Following the efforts of Bronson Arroyo and Homer Bailey before him, Mike Leake not only pitched a fantastic game, he was a dual threat, too, during an 11-2 Reds rout of the Phillies on Wednesday at Great American Ball Park. Leake not only provided seven scoreless innings on the mound, but he tied a career high with three hits at the plate and scored three runs.
"He had everything going on tonight," said Reds manager Dusty Baker, whose club moved back over .500 at 8-7.
During the three wins over Philadelphia, which came on the heels of a five-game losing streak to end a road trip in St. Louis and Pittsburgh, Reds starters allowed two runs and no walks in 23 innings. Leake and Bailey combined for 15 scoreless innings.
All of this smooth work happened after Cueto went on the disabled list Monday with a strained right lat muscle.
"This is how you get it done," Baker said. "This is how you get your bullpen well. We couldn't ask for anything better, considering how this stretch of 20 days in a row started out. We're not out of the woods yet, but we could have been upside down, big time."
The timing was good for Leake, who came in with a less-than-stellar 6.75 ERA through his first two starts. He was tapped for five runs and 10 hits against the Pirates on Friday.
With prized prospect Tony Cingrani being called up to replace Cueto on Thursday, more good performances from Leake should block any thoughts of making a change.
"As long as we keep this going, it should be a good season," said Leake, who allowed just three hits and a hit batsman with no walks and seven strikeouts. "I needed the good performance rather than the hits, but [the hits] definitely helped."
Cincinnati, which completed a suspended game with a narrow 1-0 win over Philadelphia less than two hours before beginning the finale, dispensed with the drama and jumped lefty John Lannan for a 6-0 lead through two innings.
It was already 1-0 before the Reds sent 10 men to the plate during a five-run second. Todd Frazier started the rally with a leadoff homer to right field. Leake soon was helping himself with the first triple of his career, as his drive over center fielder Ben Revere scored Devin Mesoraco. Rookie Derrick Robinson notched the first RBI of his career with a single to right field.
With two outs and the bases loaded, Jay Bruce finished Lannan's night with an RBI single to right field. It was a similar hit to his game-winner in the completion of the suspended game. Lefty reliever Raul Valdes did not fare much better than Lannan, as he began the Reds' third inning with back-to-back doubles, including Mesoraco's RBI two-bagger off the left-field wall. Brandon Phillips added a two-out single into right field for his team's 12th hit and a nine-run lead.
Leake, who added two infield hits, was on first base with two outs in the fifth when Zack Cozart went deep to the left-field upper deck for a two-run homer.
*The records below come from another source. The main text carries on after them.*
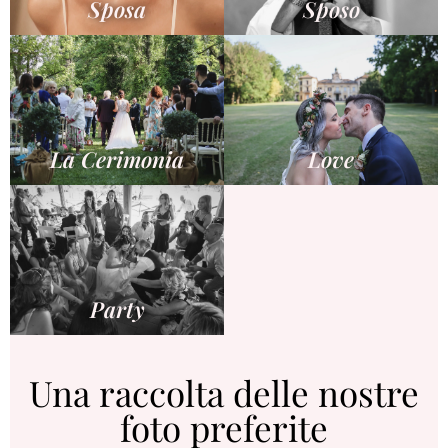
Sposa
Sposo
La Cerimonia
Love
Party
Una raccolta delle nostre
foto preferite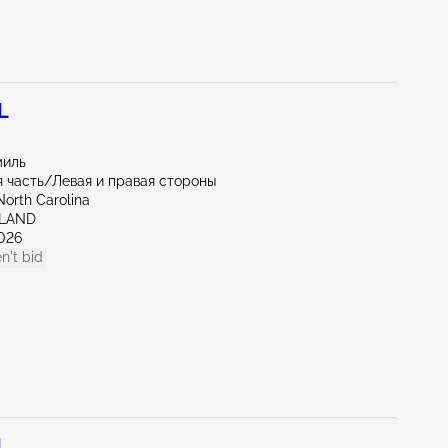
L
миль
 часть/Левая и правая стороны
North Carolina
HLAND
026
n't bid
L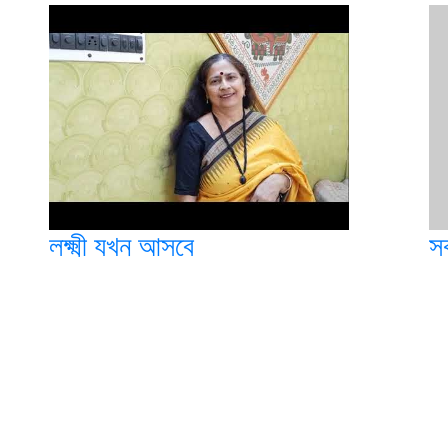
লক্ষ্মী যখন আসবে
স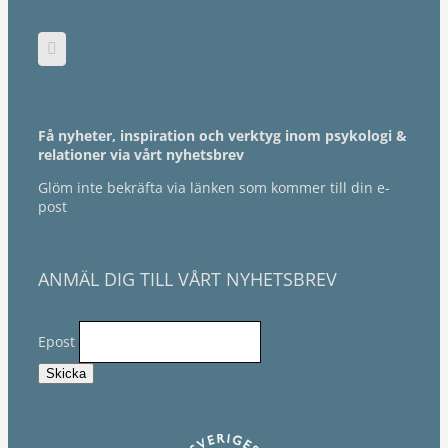
Få nyheter, inspiration och verktyg inom psykologi &
relationer via vårt nyhetsbrev
Glöm inte bekräfta via länken som kommer till din e-
post
ANMÄL DIG TILL VÅRT NYHETSBREV
Epost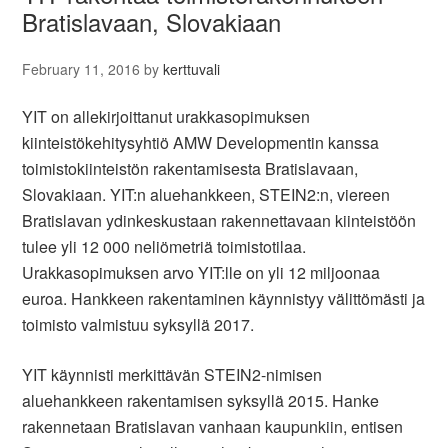
Bratislavaan, Slovakiaan
February 11, 2016
by
kerttuvali
YIT on allekirjoittanut urakkasopimuksen
kiinteistökehitysyhtiö AMW Developmentin kanssa
toimistokiinteistön rakentamisesta Bratislavaan,
Slovakiaan. YIT:n aluehankkeen, STEIN2:n, viereen
Bratislavan ydinkeskustaan rakennettavaan kiinteistöön
tulee yli 12 000 neliömetriä toimistotilaa.
Urakkasopimuksen arvo YIT:lle on yli 12 miljoonaa
euroa. Hankkeen rakentaminen käynnistyy välittömästi ja
toimisto valmistuu syksyllä 2017.
YIT käynnisti merkittävän STEIN2-nimisen
aluehankkeen rakentamisen syksyllä 2015. Hanke
rakennetaan Bratislavan vanhaan kaupunkiin, entisen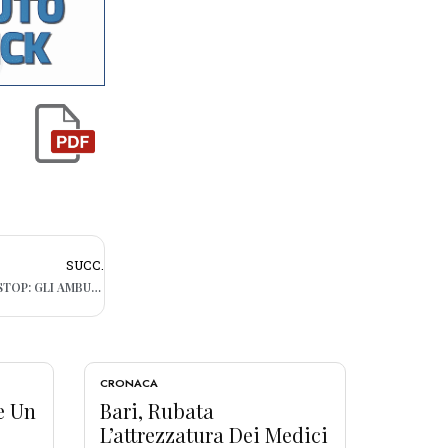
SUCC.
BARI, MERCATI SERALI ESTIVI A RISCHIO STOP: GLI AMBULANTI DICONO NO AI TURNI POMERIDIANI
CRONACA
e Un
Bari, Rubata
L’attrezzatura Dei Medici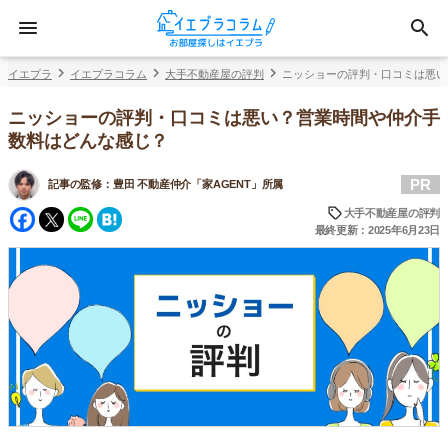
イエプラ
イエプラコラム
大手不動産屋の評判
ニッショーの評判・口コミは悪い
ニッショーの評判・口コミは悪い？営業時間や仲介手
数料はどんな感じ？
PR
記事の監修：
豊田 不動産仲介「家AGENT」所属
Facebook
Twitter
Line
Hatena
大手不動産屋の評判
最終更新：2025年6月23日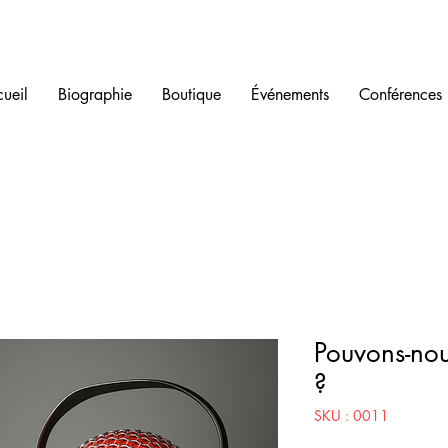
ueil
Biographie
Boutique
Événements
Conférences
Pouvons-nou
?
SKU : 0011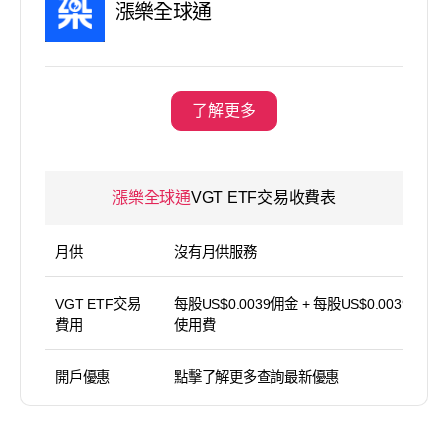
漲樂全球通
了解更多
漲樂全球通
VGT ETF交易收費表
月供
沒有月供服務
VGT ETF交易
每股US$0.0039佣金 + 每股US$0.0039平台
費用
使用費
開戶優惠
點擊了解更多查詢最新優惠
That made him the first Reds pitcher since Danny Jackson in 1988 to score at least three runs in a game.
"Obviously, the road trip wasn't too good for us," Cozart said. "To come in and face the Phillies and get a big sweep was important. We know we're a good team. Especially when Johnny goes down, just like last year when Joey [Votto] went down, we're going to keep proving we're still a good team even though you lose your big guys like that. A good step in the right direction."
The night marked the first time the Reds have swept a series from the Phillies since sweeping a pair of four-game series in 1996. Their last three-game sweep came in 1995. On the Phillies' now completed six-game road trip, they scored only 10 runs.
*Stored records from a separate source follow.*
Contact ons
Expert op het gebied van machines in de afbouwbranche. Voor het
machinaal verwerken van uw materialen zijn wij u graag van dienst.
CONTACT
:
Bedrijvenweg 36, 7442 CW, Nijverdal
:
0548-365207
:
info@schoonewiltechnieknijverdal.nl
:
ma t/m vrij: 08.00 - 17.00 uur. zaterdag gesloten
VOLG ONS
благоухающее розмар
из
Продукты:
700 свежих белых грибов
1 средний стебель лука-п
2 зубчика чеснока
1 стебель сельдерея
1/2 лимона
Although Leake came in 0-3 with a 9.33 ERA lifetime vs. Philadelphia, he was no tonic for their faded bats. Following a one-out double by Valdes in the third, he faced one over the minimum the rest of the way. Seven of his last eight outs came via the ground ball.
"I was mixing and matching, going after them and staying convicted to your pitch rather than being scared," Leake said. "It's an attitude thing for me."